Problem statement: Return the full listing, keeping every line exactly as it is.

Data for this task:
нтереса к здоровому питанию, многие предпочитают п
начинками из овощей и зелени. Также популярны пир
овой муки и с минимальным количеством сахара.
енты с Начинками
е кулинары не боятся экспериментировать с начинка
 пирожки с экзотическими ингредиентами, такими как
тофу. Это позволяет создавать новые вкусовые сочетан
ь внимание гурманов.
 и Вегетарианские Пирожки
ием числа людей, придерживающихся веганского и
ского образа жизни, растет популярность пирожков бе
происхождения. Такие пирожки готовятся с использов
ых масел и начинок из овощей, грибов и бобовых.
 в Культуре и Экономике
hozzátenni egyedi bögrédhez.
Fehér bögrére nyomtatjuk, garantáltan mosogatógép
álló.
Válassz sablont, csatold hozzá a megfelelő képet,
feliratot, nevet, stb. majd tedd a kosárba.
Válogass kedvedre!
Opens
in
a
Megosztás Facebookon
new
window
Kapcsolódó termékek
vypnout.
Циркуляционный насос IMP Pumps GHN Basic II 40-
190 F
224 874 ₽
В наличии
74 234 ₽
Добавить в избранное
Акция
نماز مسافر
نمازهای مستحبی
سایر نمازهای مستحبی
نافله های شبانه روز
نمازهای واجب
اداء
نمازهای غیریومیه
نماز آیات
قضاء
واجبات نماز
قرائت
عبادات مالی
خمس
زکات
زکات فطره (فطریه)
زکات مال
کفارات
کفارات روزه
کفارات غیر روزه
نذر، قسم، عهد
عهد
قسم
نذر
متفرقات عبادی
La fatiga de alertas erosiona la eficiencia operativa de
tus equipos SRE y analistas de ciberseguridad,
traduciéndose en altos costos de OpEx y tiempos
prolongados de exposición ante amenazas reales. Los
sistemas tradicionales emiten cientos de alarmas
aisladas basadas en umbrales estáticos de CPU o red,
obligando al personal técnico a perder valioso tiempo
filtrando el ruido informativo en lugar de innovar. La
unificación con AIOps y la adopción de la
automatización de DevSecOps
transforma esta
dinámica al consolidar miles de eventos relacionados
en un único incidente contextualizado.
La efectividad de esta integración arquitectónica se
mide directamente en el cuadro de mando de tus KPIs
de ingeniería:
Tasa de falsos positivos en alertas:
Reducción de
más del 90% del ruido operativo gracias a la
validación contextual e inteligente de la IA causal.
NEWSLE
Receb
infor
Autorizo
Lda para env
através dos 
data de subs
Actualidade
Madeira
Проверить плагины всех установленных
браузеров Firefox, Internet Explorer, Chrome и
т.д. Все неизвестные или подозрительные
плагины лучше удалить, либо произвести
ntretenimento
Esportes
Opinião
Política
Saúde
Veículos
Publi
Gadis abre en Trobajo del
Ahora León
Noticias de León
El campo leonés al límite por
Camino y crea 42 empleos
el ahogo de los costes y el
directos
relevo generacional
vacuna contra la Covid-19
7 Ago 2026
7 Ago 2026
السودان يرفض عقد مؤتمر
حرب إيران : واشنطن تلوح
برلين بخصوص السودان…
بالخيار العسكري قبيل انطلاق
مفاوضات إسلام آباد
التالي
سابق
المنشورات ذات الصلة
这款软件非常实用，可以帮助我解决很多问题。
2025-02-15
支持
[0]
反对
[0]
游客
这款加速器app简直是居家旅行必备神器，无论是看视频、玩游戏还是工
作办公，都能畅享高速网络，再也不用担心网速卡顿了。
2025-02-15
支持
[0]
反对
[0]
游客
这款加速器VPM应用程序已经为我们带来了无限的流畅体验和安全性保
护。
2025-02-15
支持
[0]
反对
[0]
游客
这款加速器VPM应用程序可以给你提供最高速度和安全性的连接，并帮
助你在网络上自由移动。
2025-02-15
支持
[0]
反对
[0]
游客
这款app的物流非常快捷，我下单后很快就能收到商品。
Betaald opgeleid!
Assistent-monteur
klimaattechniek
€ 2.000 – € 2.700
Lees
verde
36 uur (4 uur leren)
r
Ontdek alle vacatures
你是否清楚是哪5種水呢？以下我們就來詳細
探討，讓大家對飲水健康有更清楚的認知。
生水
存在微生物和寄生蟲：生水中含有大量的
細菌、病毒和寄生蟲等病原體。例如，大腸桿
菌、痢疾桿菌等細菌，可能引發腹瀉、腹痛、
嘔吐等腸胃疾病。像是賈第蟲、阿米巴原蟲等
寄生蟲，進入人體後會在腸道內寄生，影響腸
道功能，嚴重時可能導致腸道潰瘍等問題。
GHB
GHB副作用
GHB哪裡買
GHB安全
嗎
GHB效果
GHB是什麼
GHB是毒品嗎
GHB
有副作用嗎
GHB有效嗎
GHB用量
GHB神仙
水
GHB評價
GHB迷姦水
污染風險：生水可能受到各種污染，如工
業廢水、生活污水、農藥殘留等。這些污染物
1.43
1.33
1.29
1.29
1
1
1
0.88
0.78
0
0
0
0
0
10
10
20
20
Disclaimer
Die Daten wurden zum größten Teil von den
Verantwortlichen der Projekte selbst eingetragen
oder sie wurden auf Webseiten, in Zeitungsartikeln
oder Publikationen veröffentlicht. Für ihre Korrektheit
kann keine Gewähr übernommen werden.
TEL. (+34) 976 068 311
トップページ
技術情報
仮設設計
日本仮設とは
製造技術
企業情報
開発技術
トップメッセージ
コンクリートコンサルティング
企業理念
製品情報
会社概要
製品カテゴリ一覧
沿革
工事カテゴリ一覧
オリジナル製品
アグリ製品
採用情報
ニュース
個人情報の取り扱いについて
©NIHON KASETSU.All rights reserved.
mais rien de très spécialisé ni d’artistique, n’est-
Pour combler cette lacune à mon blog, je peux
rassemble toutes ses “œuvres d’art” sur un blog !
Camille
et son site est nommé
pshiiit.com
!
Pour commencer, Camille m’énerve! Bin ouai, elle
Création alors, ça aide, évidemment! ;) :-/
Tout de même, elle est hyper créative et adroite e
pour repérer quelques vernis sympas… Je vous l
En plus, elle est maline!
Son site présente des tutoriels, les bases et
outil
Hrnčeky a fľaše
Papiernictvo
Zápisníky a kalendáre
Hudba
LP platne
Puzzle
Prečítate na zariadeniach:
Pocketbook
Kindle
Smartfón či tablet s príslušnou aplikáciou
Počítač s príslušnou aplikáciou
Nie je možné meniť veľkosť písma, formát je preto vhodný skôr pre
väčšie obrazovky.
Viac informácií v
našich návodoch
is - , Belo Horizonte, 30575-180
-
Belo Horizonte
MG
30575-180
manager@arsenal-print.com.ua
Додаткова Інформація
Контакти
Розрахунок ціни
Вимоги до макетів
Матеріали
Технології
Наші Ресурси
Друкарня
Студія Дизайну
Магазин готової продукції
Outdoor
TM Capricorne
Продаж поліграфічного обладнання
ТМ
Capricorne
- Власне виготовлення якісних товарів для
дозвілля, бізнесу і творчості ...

Response:
нтереса к здоровому питанию, многие предпочитают п
начинками из овощей и зелени. Также популярны пир
овой муки и с минимальным количеством сахара.
енты с Начинками
е кулинары не боятся экспериментировать с начинка
 пирожки с экзотическими ингредиентами, такими как
тофу. Это позволяет создавать новые вкусовые сочетан
ь внимание гурманов.
 и Вегетарианские Пирожки
ием числа людей, придерживающихся веганского и
ского образа жизни, растет популярность пирожков бе
происхождения. Такие пирожки готовятся с использов
ых масел и начинок из овощей, грибов и бобовых.
 в Культуре и Экономике
hozzátenni egyedi bögrédhez.
Fehér bögrére nyomtatjuk, garantáltan mosogatógép
álló.
Válassz sablont, csatold hozzá a megfelelő képet,
feliratot, nevet, stb. majd tedd a kosárba.
Válogass kedvedre!
Opens
in
a
Megosztás Facebookon
new
window
Kapcsolódó termékek
vypnout.
Циркуляционный насос IMP Pumps GHN Basic II 40-
190 F
224 874 ₽
В наличии
74 234 ₽
Добавить в избранное
Акция
نماز مسافر
نمازهای مستحبی
سایر نمازهای مستحبی
نافله های شبانه روز
نمازهای واجب
اداء
نمازهای غیریومیه
نماز آیات
قضاء
واجبات نماز
قرائت
عبادات مالی
خمس
زکات
زکات فطره (فطریه)
زکات مال
کفارات
کفارات روزه
کفارات غیر روزه
نذر، قسم، عهد
عهد
قسم
نذر
متفرقات عبادی
La fatiga de alertas erosiona la eficiencia operativa de
tus equipos SRE y analistas de ciberseguridad,
traduciéndose en altos costos de OpEx y tiempos
prolongados de exposición ante amenazas reales. Los
sistemas tradicionales emiten cientos de alarmas
aisladas basadas en umbrales estáticos de CPU o red,
obligando al personal técnico a perder valioso tiempo
filtrando el ruido informativo en lugar de innovar. La
unificación con AIOps y la adopción de la
automatización de DevSecOps
transforma esta
dinámica al consolidar miles de eventos relacionados
en un único incidente contextualizado.
La efectividad de esta integración arquitectónica se
mide directamente en el cuadro de mando de tus KPIs
de ingeniería:
Tasa de falsos positivos en alertas:
Reducción de
más del 90% del ruido operativo gracias a la
validación contextual e inteligente de la IA causal.
NEWSLE
Receb
infor
Autorizo
Lda para env
através dos 
data de subs
Actualidade
Madeira
Проверить плагины всех установленных
браузеров Firefox, Internet Explorer, Chrome и
т.д. Все неизвестные или подозрительные
плагины лучше удалить, либо произвести
ntretenimento
Esportes
Opinião
Política
Saúde
Veículos
Publi
Gadis abre en Trobajo del
Ahora León
Noticias de León
El campo leonés al límite por
Camino y crea 42 empleos
el ahogo de los costes y el
directos
relevo generacional
vacuna contra la Covid-19
7 Ago 2026
7 Ago 2026
السودان يرفض عقد مؤتمر
حرب إيران : واشنطن تلوح
برلين بخصوص السودان…
بالخيار العسكري قبيل انطلاق
مفاوضات إسلام آباد
التالي
سابق
المنشورات ذات الصلة
这款软件非常实用，可以帮助我解决很多问题。
2025-02-15
支持
[0]
反对
[0]
游客
这款加速器app简直是居家旅行必备神器，无论是看视频、玩游戏还是工
作办公，都能畅享高速网络，再也不用担心网速卡顿了。
2025-02-15
支持
[0]
反对
[0]
游客
这款加速器VPM应用程序已经为我们带来了无限的流畅体验和安全性保
护。
2025-02-15
支持
[0]
反对
[0]
游客
这款加速器VPM应用程序可以给你提供最高速度和安全性的连接，并帮
助你在网络上自由移动。
2025-02-15
支持
[0]
反对
[0]
游客
这款app的物流非常快捷，我下单后很快就能收到商品。
Betaald opgeleid!
Assistent-monteur
klimaattechniek
€ 2.000 – € 2.700
Lees
verde
36 uur (4 uur leren)
r
Ontdek alle vacatures
你是否清楚是哪5種水呢？以下我們就來詳細
探討，讓大家對飲水健康有更清楚的認知。
生水
存在微生物和寄生蟲：生水中含有大量的
細菌、病毒和寄生蟲等病原體。例如，大腸桿
菌、痢疾桿菌等細菌，可能引發腹瀉、腹痛、
嘔吐等腸胃疾病。像是賈第蟲、阿米巴原蟲等
寄生蟲，進入人體後會在腸道內寄生，影響腸
道功能，嚴重時可能導致腸道潰瘍等問題。
GHB
GHB副作用
GHB哪裡買
GHB安全
嗎
GHB效果
GHB是什麼
GHB是毒品嗎
GHB
有副作用嗎
GHB有效嗎
GHB用量
GHB神仙
水
GHB評價
GHB迷姦水
污染風險：生水可能受到各種污染，如工
業廢水、生活污水、農藥殘留等。這些污染物
1.43
1.33
1.29
1.29
1
1
1
0.88
0.78
0
0
0
0
0
10
10
20
20
Disclaimer
Die Daten wurden zum größten Teil von den
Verantwortlichen der Projekte selbst eingetragen
oder sie wurden auf Webseiten, in Zeitungsartikeln
oder Publikationen veröffentlicht. Für ihre Korrektheit
kann keine Gewähr übernommen werden.
TEL. (+34) 976 068 311
トップページ
技術情報
仮設設計
日本仮設とは
製造技術
企業情報
開発技術
トップメッセージ
コンクリートコンサルティング
企業理念
製品情報
会社概要
製品カテゴリ一覧
沿革
工事カテゴリ一覧
オリジナル製品
アグリ製品
採用情報
ニュース
個人情報の取り扱いについて
©NIHON KASETSU.All rights reserved.
mais rien de très spécialisé ni d’artistique, n’est-
Pour combler cette lacune à mon blog, je peux
rassemble toutes ses “œuvres d’art” sur un blog !
Camille
et son site est nommé
pshiiit.com
!
Pour commencer, Camille m’énerve! Bin ouai, elle
Création alors, ça aide, évidemment! ;) :-/
Tout de même, elle est hyper créative et adroite e
pour repérer quelques vernis sympas… Je vous l
En plus, elle est maline!
Son site présente des tutoriels, les bases et
outil
Hrnčeky a fľaše
Papiernictvo
Zápisníky a kalendáre
Hudba
LP platne
Puzzle
Prečítate na zariadeniach:
Pocketbook
Kindle
Smartfón či tablet s príslušnou aplikáciou
Počítač s príslušnou aplikáciou
Nie je možné meniť veľkosť písma, formát je preto vhodný skôr pre
väčšie obrazovky.
Viac informácií v
našich návodoch
is - , Belo Horizonte, 30575-180
-
Belo Horizonte
MG
30575-180
manager@arsenal-print.com.ua
Додаткова Інформація
Контакти
Розрахунок ціни
Вимоги до макетів
Матеріали
Технології
Наші Ресурси
Друкарня
Студія Дизайну
Магазин готової продукції
Outdoor
TM Capricorne
Продаж поліграфічного обладнання
ТМ
Capricorne
- Власне виготовлення якісних товарів для
дозвілля, бізнесу і творчості ...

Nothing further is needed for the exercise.